Trump, Bolsonaro, and AMLO are all seasoned nostalgia peddlers. Bolsonaro has hailed Brazil’s repressive military dictatorship from 1964 to 1985 as “a very good period.” His Mexican counterpart, meanwhile, wants to recreate the economic prosperity of the 1950s-1970s, when Mexico’s industrial policy was underpinned by import substitution. (Both men are roughly the same age, 63 and 65, respectively.)

Trump, who is 72, wants to go back to the time when “Made in the USA” was stamped on more products, and factory work produced a middle-class existence. As the American president has found out, it’s tough to force those old notions on today’s reality. His “Make America Great Again” policies have so far led to costly trade wars, in some cases, hurting manufacturers instead of bolstering them.
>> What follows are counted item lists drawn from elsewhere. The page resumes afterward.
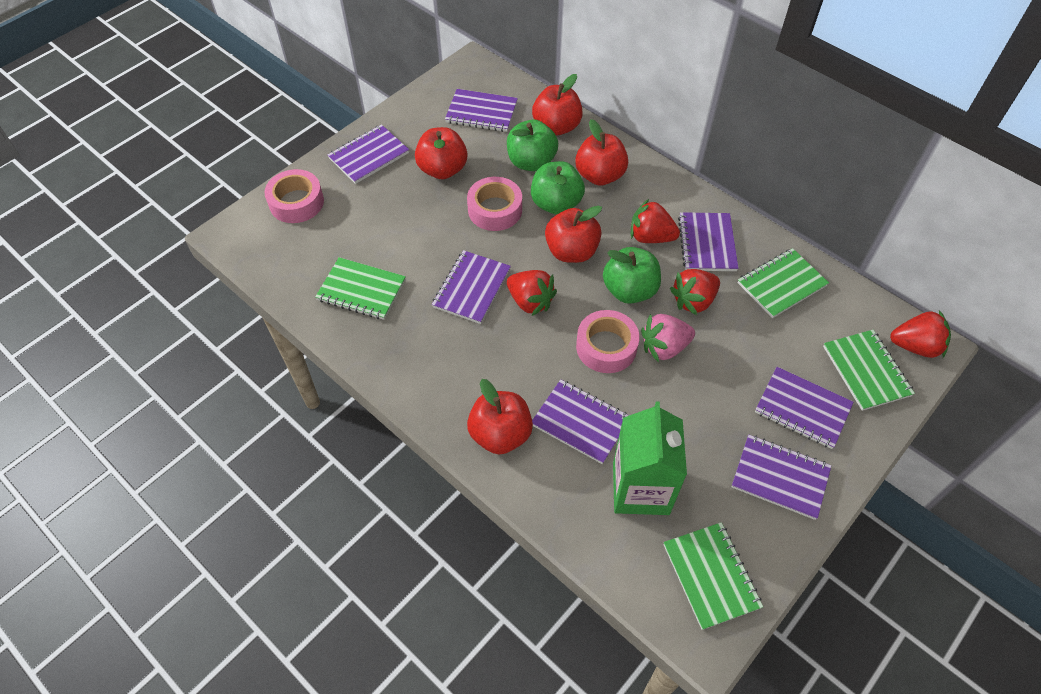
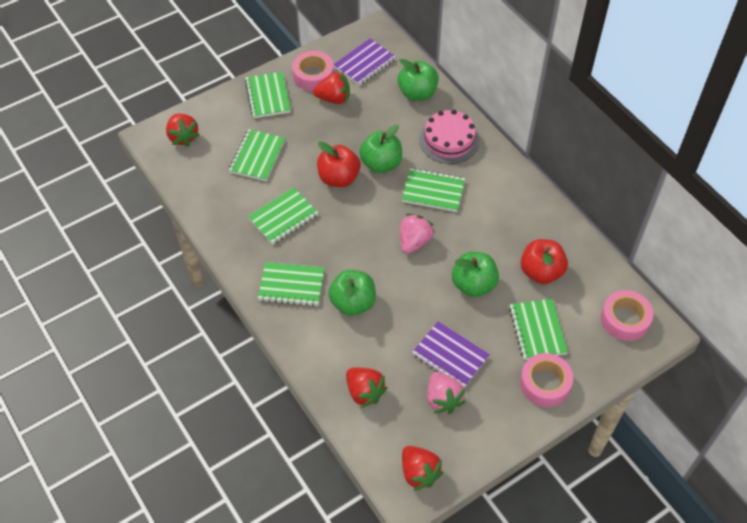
green apple: [507,120,558,171] [531,161,585,214] [603,247,661,304] = 3 -> [328,270,376,316] [359,125,402,173] [398,59,439,101] [452,252,499,297] = 4
green carton: [613,401,687,515] = 1 -> none = 0
green notebook: [315,257,406,320] [663,522,763,630] [738,248,829,318] [823,330,915,411] = 4 -> [229,129,285,181] [245,72,291,118] [248,187,319,245] [258,262,324,307] [402,168,465,212] [509,299,568,360] = 6
pink cake: none = 0 -> [419,110,479,164] = 1
pink strawberry: [641,314,695,362] = 1 -> [400,213,435,254] [427,372,466,414] = 2
purple notebook: [328,124,409,184] [432,250,511,324] [445,89,518,132] [532,379,629,464] [678,212,739,271] [732,435,831,520] [755,367,854,449] = 7 -> [334,38,396,86] [412,321,490,388] = 2
red apple: [415,127,467,179] [467,379,533,454] [532,74,583,135] [545,205,602,263] [575,119,628,186] = 5 -> [317,141,360,187] [521,239,568,284] = 2

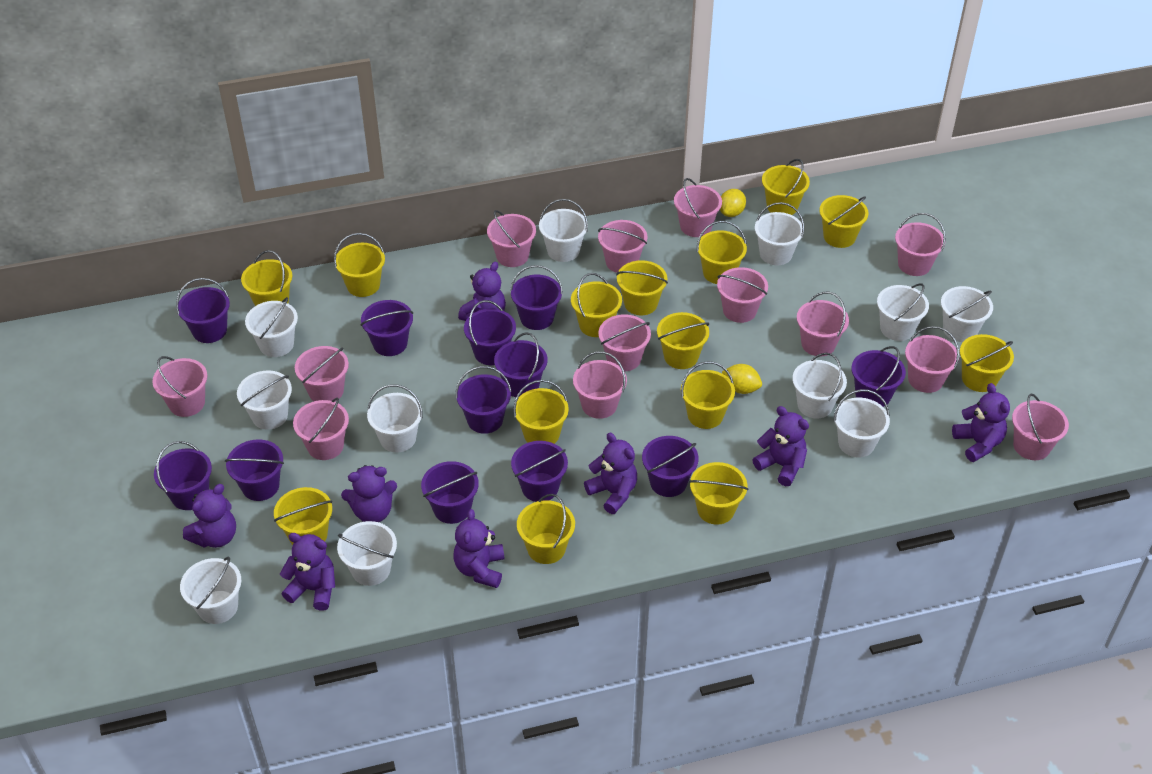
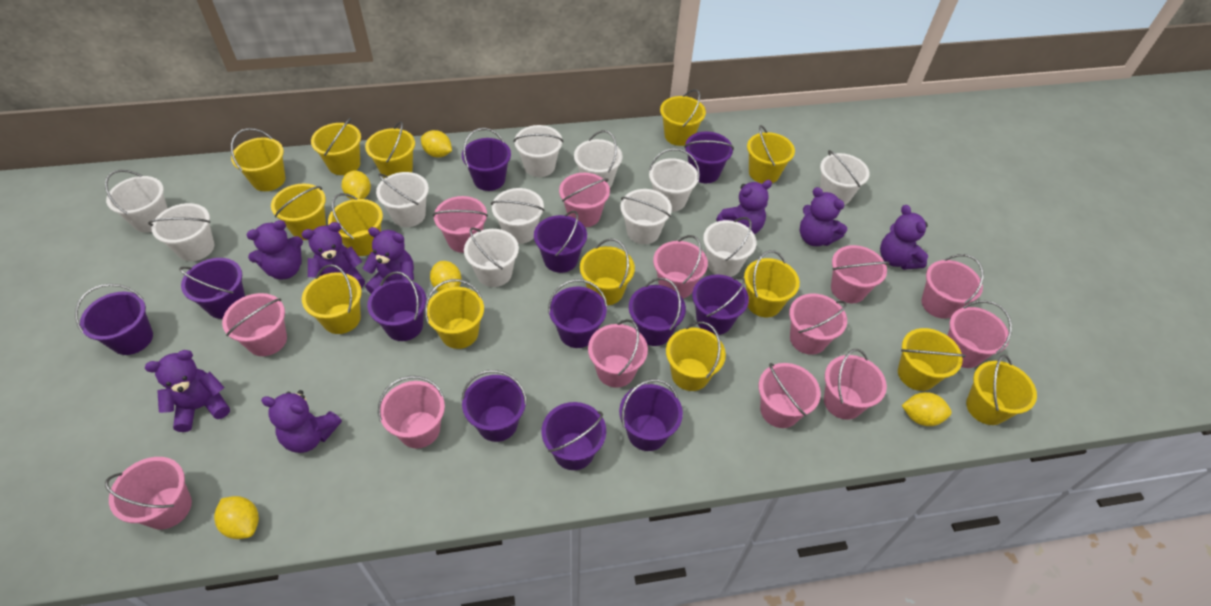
yellow lemon: [720,189,746,217] [722,364,762,394] = 2 -> [214,496,259,539] [342,170,371,200] [421,130,452,157] [430,261,461,292] [902,392,952,426] = 5

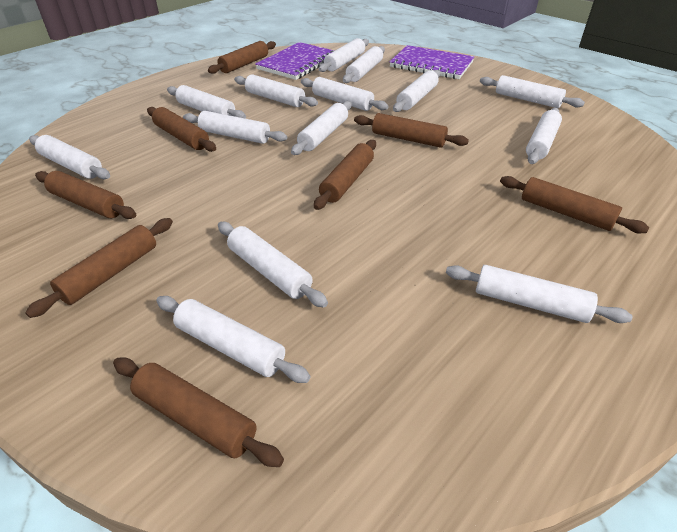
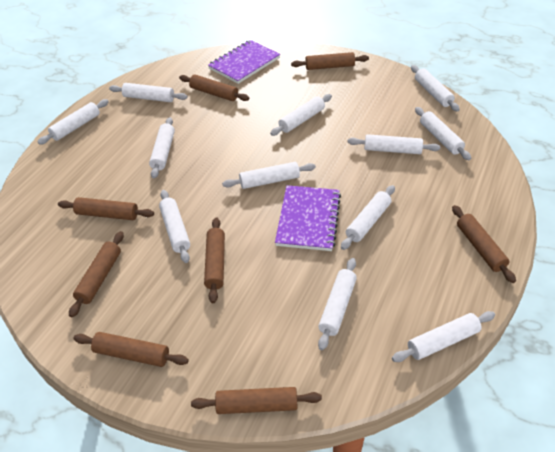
white rolling pin: [29,135,110,179] [156,296,310,383] [167,85,246,118] [183,111,287,144] [218,222,328,308] [234,74,318,107] [291,101,352,155] [301,77,389,111] [319,38,369,72] [343,46,385,83] [393,70,441,112] [446,265,633,323] [480,75,585,108] [526,108,562,164] = 14 -> [38,99,109,145] [109,83,188,102] [149,117,175,179] [159,190,190,263] [222,162,316,189] [270,94,332,136] [318,258,357,350] [341,185,395,250] [347,134,440,154] [392,311,495,362] [411,65,460,111] [415,107,471,160] = 12

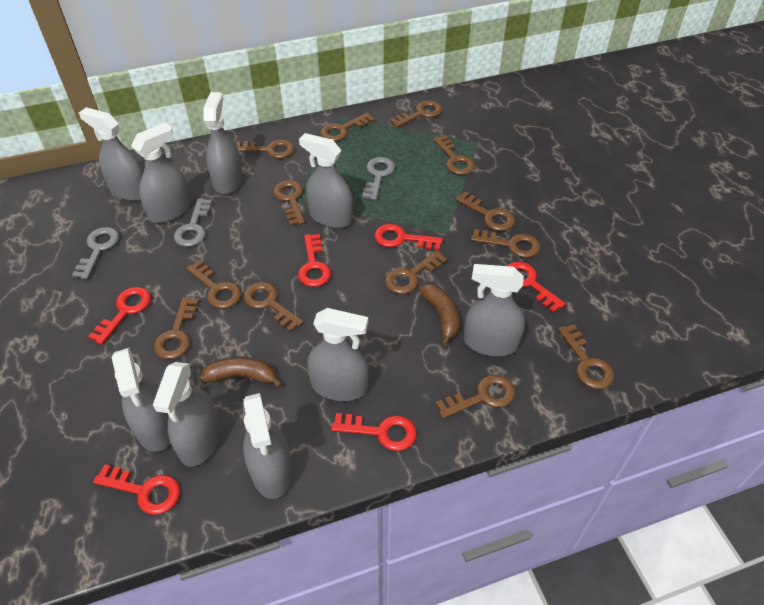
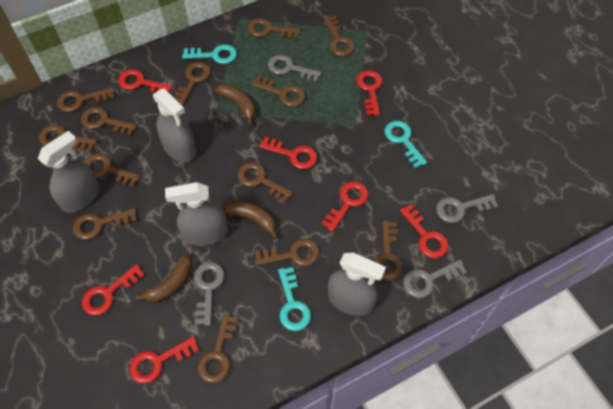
brown banana: [200,357,283,388] [419,284,460,346] = 2 -> [135,253,193,303] [215,84,256,125] [222,201,278,239] = 3
grey key: [72,227,119,279] [174,198,212,247] [362,157,395,200] = 3 -> [194,262,224,326] [268,55,322,82] [403,260,467,298] [436,194,498,223] = 4
grey spray bottle: [79,107,144,201] [112,348,170,452] [131,123,191,223] [153,362,221,467] [203,92,243,194] [243,393,292,499] [299,133,353,228] [307,308,369,401] [464,264,525,356] = 9 -> [38,131,100,213] [153,88,196,162] [165,182,228,246] [328,253,386,316] = 4
red key: [88,287,151,345] [93,464,180,515] [298,234,331,287] [331,413,417,451] [374,224,443,250] [507,261,566,313] = 6 -> [82,264,145,316] [118,69,172,93] [129,336,199,384] [259,137,317,169] [321,182,368,232] [357,70,382,116] [400,204,449,258] = 7
turquoise key: none = 0 -> [182,44,237,64] [278,267,311,331] [385,121,427,168] = 3

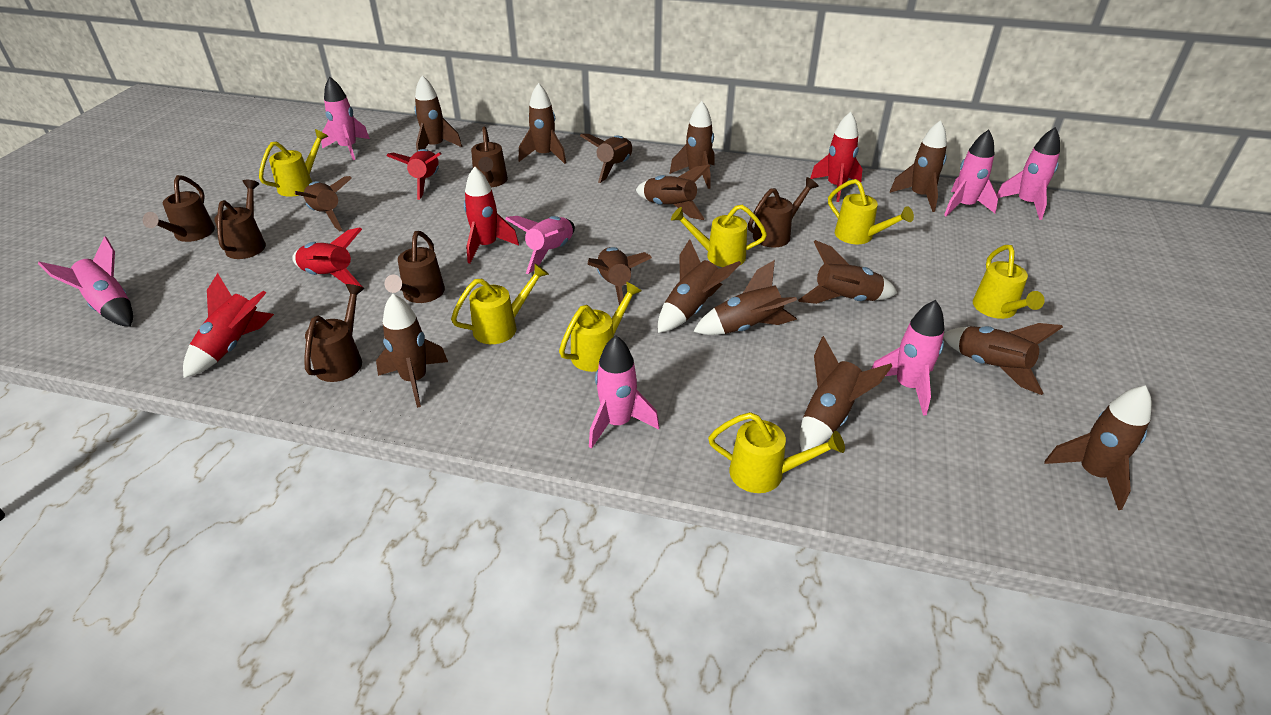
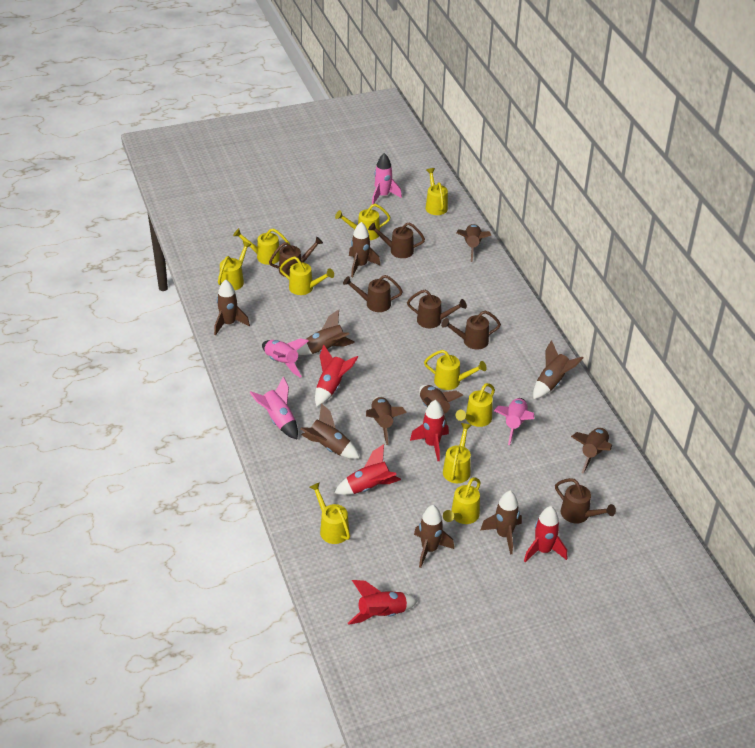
brown rocket: [295,176,352,231] [376,294,448,408] [414,75,462,152] [518,83,566,164] [580,134,633,183] [588,247,652,305] [636,165,711,220] [658,239,741,333] [670,101,715,189] [693,260,797,335] [798,240,897,304] [799,336,893,452] [890,120,947,212] [943,323,1063,395] [1044,385,1152,510] = 15 -> [214,279,250,335] [297,310,355,355] [300,403,360,459] [349,222,381,277] [366,396,407,445] [414,505,454,568] [419,385,463,426] [456,224,491,262] [481,491,522,555] [533,340,583,399] [571,427,612,474] = 11
pink rocket: [38,236,133,327] [321,77,370,160] [505,216,575,274] [589,335,659,449] [871,300,944,416] [944,130,998,216] [997,127,1060,220] = 7 -> [249,376,298,439] [262,338,309,378] [372,153,402,204] [494,398,534,445] = 4
yellow watering can: [259,129,329,197] [451,263,549,344] [559,282,642,372] [671,205,767,267] [708,412,845,493] [828,179,914,244] [973,245,1045,319] = 7 -> [218,241,252,290] [233,228,290,265] [280,256,334,295] [310,482,350,544] [335,204,391,240] [424,350,487,390] [426,168,448,215] [443,423,472,483] [443,477,481,524] [456,383,495,427] = 10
Brazilians and Mexicans should take note of the MAGA shortcomings.

Disdain for institutions

Populists’ disdain for institutions, however, might be their most dangerous trait, according to Mounk and Kyle. They studied the effects of 46 populist regimes since 1990, and found measurable ways in which they undermine democracy:

  • A 7% decline in freedom of the press
  • An 8% decline in civil liberties
  • A 13% decline in political rights

In the US, the press is holding up against Trump’s outright attacks, and the court system has been reining in some of his unilateral policies.

Mexico and Brazil’s institutions are generally weaker than the US’s, though. In Brazil, for example, journalists are already being admonished to not criticize Bolsonaro, writes Oliver Stuenkel, a Getulio Vargas Foundation professor, in Americas Quarterly.

In both countries, civil society will have to step up their game to curb their new leaders’ populist impulses.